Investment in Canadian building construction down 0.7 percent in September

Wednesday, 10 November 2021 20:53:28 (GMT+3)   |   San Diego

According to Statistics Canada, investment in building construction declined 0.7 percent to $17.5 billion in September, continuing a downward trend that started in May. A decrease in the residential sector was partially offset by a small increase in the non-residential sector.

Residential construction investment decreased 1.6 percent in September, with Quebec accounting for most of the decline. However, the investment in this component was 21.6 percent higher than the pre-pandemic value in February 2020.

Investment in single family homes edged down 0.6 percent to $7.0 billion, with declines reported in eight provinces. Conversely, Nova Scotia continued to show strength in this sector (+13.3 percent), with its fourth increase in five months.

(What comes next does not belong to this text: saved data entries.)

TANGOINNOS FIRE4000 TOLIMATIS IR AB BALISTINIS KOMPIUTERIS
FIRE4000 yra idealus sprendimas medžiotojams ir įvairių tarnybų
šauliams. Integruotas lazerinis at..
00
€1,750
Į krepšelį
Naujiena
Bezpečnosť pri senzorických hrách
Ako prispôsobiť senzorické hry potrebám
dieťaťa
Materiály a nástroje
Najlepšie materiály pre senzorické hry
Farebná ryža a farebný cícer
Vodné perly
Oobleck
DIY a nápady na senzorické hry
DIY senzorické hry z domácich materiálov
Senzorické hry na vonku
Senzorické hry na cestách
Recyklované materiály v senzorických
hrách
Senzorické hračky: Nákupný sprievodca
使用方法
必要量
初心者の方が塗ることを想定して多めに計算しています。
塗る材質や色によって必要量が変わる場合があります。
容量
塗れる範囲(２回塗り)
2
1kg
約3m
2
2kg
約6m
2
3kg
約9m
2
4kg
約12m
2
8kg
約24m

Multi-unit construction investment decreased in seven provinces, down 2.9 percent nationally to $5.8 billion. The difference in value between multi-unit and single-unit investment had been narrowing for the past few years, but a noticeable gap has opened up since the onset of the COVID-19 pandemic.

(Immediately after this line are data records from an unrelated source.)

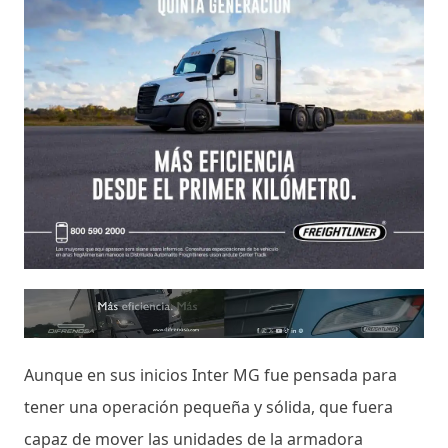
Aunque en sus inicios Inter MG fue pensada para
tener una operación pequeña y sólida, que fuera
capaz de mover las unidades de la armadora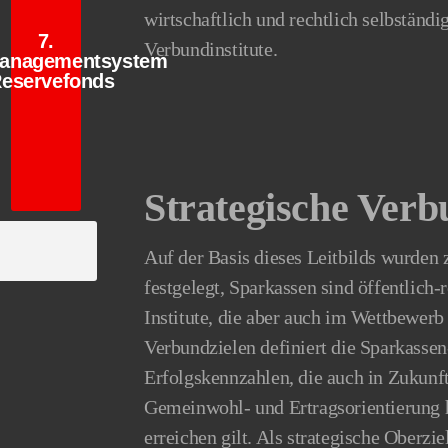
wirtschaftlich und rechtlich selbständ
7.
Verbundinstitute.
managementsystem
tslegung
Reservefonds
Strategische Verb
Auf der Basis dieses Leitbilds wurden 
festgelegt, Sparkassen sind öffentlich
Institute, die aber auch im Wettbewerb
Verbundzielen definiert die Sparkass
Erfolgskennzahlen, die auch in Zukunf
Gemeinwohl- und Ertragsorientierung h
erreichen gilt. Als strategische Oberz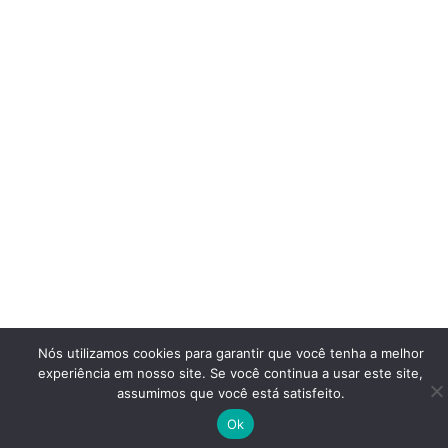
Nós utilizamos cookies para garantir que você tenha a melhor
experiência em nosso site. Se você continua a usar este site,
assumimos que você está satisfeito.
Ok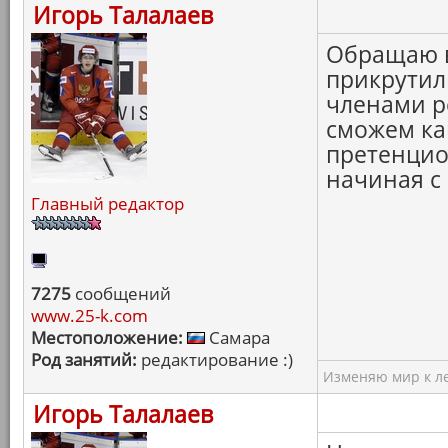
Игорь Талалаев
Обращаю в
прикрутил
членами р
сможем ка
претенцио
начиная с 
Главный редактор
7275
сообщений
www.25-k.com
Местоположение:
Самара
Род занятий:
редактирование :)
Изменяю мир к ле
Игорь Талалаев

Commercial investment grew by 1.8 percent to $2.6 billion in September, with Ontario and Quebec leading the way. Office building construction projects in Toronto and Ottawa led to gains in Ontario, following three consecutive monthly declines.

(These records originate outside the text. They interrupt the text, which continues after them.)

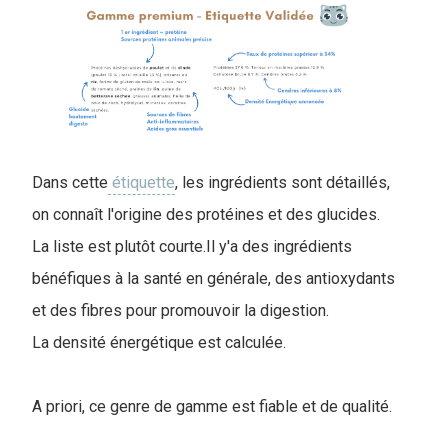
Dans cette
étiquette
, les ingrédients sont détaillés,
on connaît l'origine des protéines et des glucides.
La liste est plutôt courte.Il y'a des ingrédients
bénéfiques à la santé en générale, des antioxydants
et des fibres pour promouvoir la digestion.
La densité énergétique est calculée.
A priori, ce genre de gamme est fiable et de qualité.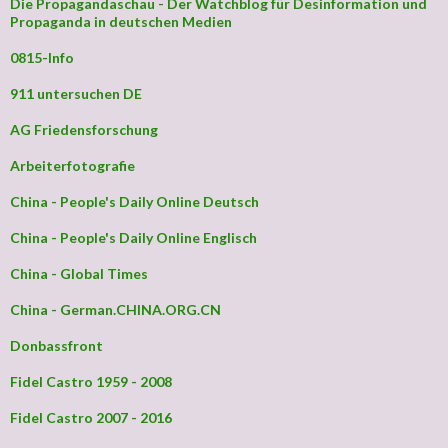
Die Propagandaschau - Der Watchblog für Desinformation und
Propaganda in deutschen Medien
0815-Info
911 untersuchen DE
AG Friedensforschung
Arbeiterfotografie
China - People's Daily Online Deutsch
China - People's Daily Online Englisch
China - Global Times
China - German.CHINA.ORG.CN
Donbassfront
Fidel Castro 1959 - 2008
Fidel Castro 2007 - 2016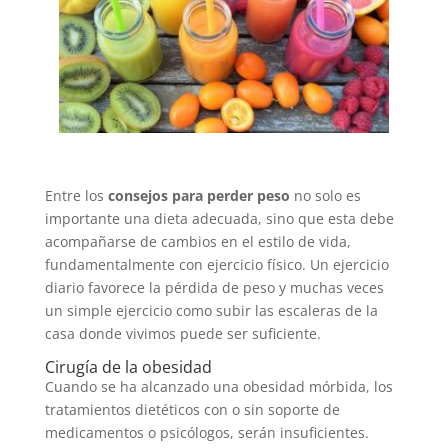
Entre los
consejos para perder peso
no solo es
importante una dieta adecuada, sino que esta debe
acompañarse de cambios en el estilo de vida,
fundamentalmente con ejercicio físico. Un ejercicio
diario favorece la pérdida de peso y muchas veces
un simple ejercicio como subir las escaleras de la
casa donde vivimos puede ser suficiente.
Cirugía de la obesidad
Cuando se ha alcanzado una obesidad mórbida, los
tratamientos dietéticos con o sin soporte de
medicamentos o psicólogos, serán insuficientes.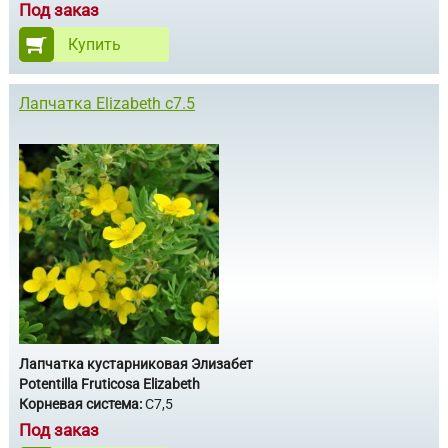
Под заказ
Купить
Лапчатка Elizabeth c7.5
Лапчатка кустарниковая Элизабет
Potentilla Fruticosa Elizabeth
Корневая система:
C7,5
Под заказ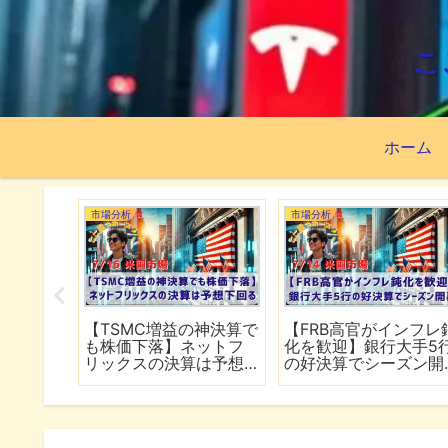
こ
ホーム
市場分析
市場分析
続でイラ
【TSMC増益の神決算で
【FRB高官がインフレ
は全面
も株価下落】ネットフ
化を歓迎】銀行大手5
行
リックスの決算は予想
の好決算でシーズン開
下回る
幕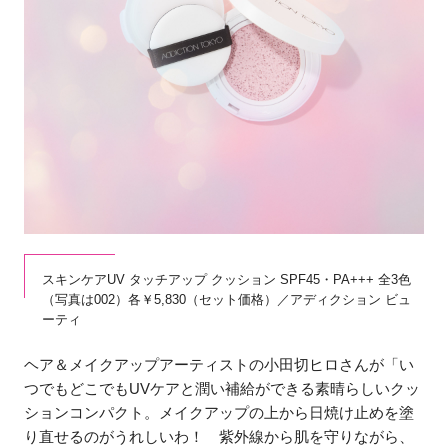
スキンケアUV タッチアップ クッション SPF45・PA+++ 全3色
（写真は002）各￥5,830（セット価格）／アディクション ビュ
ーティ
ヘア＆メイクアップアーティストの小田切ヒロさんが「い
つでもどこでもUVケアと潤い補給ができる素晴らしいクッ
ションコンパクト。メイクアップの上から日焼け止めを塗
り直せるのがうれしいわ！ 紫外線から肌を守りながら、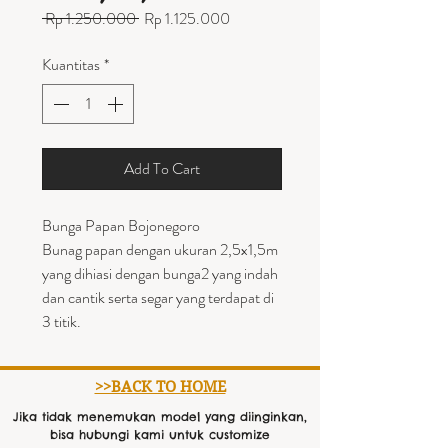
Harga
Harga
 Rp 1.250.000 
Rp 1.125.000
Reguler
Promosi
Kuantitas
*
Add To Cart
Bunga Papan Bojonegoro
Bunag papan dengan ukuran 2,5x1,5m
yang dihiasi dengan bunga2 yang indah
dan cantik serta segar yang terdapat di
3 titik.
>>BACK TO HOME
Jika tidak menemukan model yang diinginkan,
bisa hubungi kami untuk customize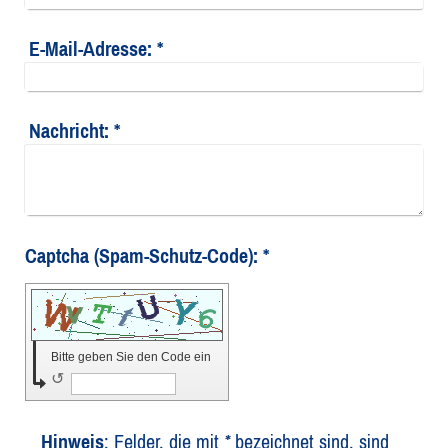
E-Mail-Adresse:
*
Nachricht:
*
Captcha (Spam-Schutz-Code): *
Bitte geben Sie den Code ein
↺
Hinweis
: Felder, die mit
*
bezeichnet sind, sind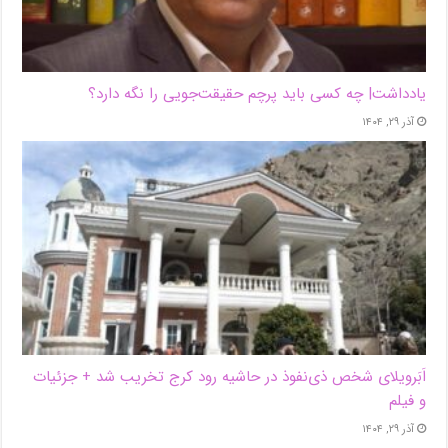
یادداشت| ‌چه کسی باید پرچم حقیقت‌جویی را نگه دارد؟
آذر ۲۹, ۱۴۰۴
اَبَر‌ویلای شخص ذی‌نفوذ در حاشیه‌ رود کرج تخریب شد + جزئیات
و فیلم
آذر ۲۹, ۱۴۰۴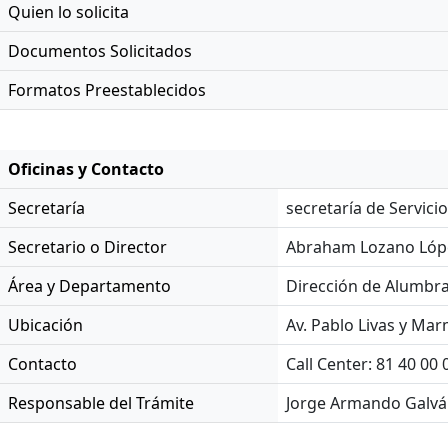
Quien lo solicita
Documentos Solicitados
Formatos Preestablecidos
Oficinas y Contacto
Secretaría
secretaría de Servici
Secretario o Director
Abraham Lozano Lóp
Área y Departamento
Dirección de Alumbr
Ubicación
Av. Pablo Livas y Mar
Contacto
Call Center: 81 40 00 
Responsable del Trámite
Jorge Armando Galv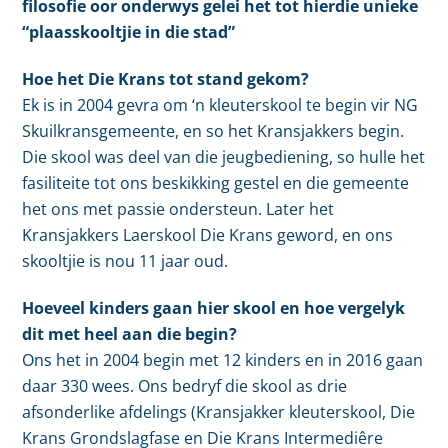
filosofie oor onderwys gelei het tot hierdie unieke
“plaasskooltjie in die stad”
Hoe het Die Krans tot stand gekom?
Ek is in 2004 gevra om ‘n kleuterskool te begin vir NG
Skuilkransgemeente, en so het Kransjakkers begin.
Die skool was deel van die jeugbediening, so hulle het
fasiliteite tot ons beskikking gestel en die gemeente
het ons met passie ondersteun. Later het
Kransjakkers Laerskool Die Krans geword, en ons
skooltjie is nou 11 jaar oud.
Hoeveel kinders gaan hier skool en hoe vergelyk
dit met heel aan die begin?
Ons het in 2004 begin met 12 kinders en in 2016 gaan
daar 330 wees. Ons bedryf die skool as drie
afsonderlike afdelings (Kransjakker kleuterskool, Die
Krans Grondslagfase en Die Krans Intermediêre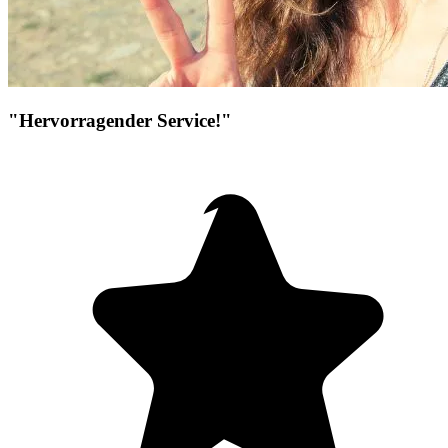
"Hervorragender Service!"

Investment in the institutional component rose 2.9 percent to $1.3 billion, with a 7.9 percent increase in Quebec. Strength in that province largely stemmed from educational building projects in the cities of Montréal and Laval.

Industrial construction investment edged up 0.1 percent to $824 million, with gains reported in five provinces. Saskatchewan showed the largest monthly percentage increase (+11.5 percent), reflecting investment in utility and agricultural buildings.

Overall, non-residential construction investment rose 1.8 percent to $4.8 billion. Despite eight increases since the beginning of the year, non-residential investment was 6.3 percent lower than pre-pandemic values.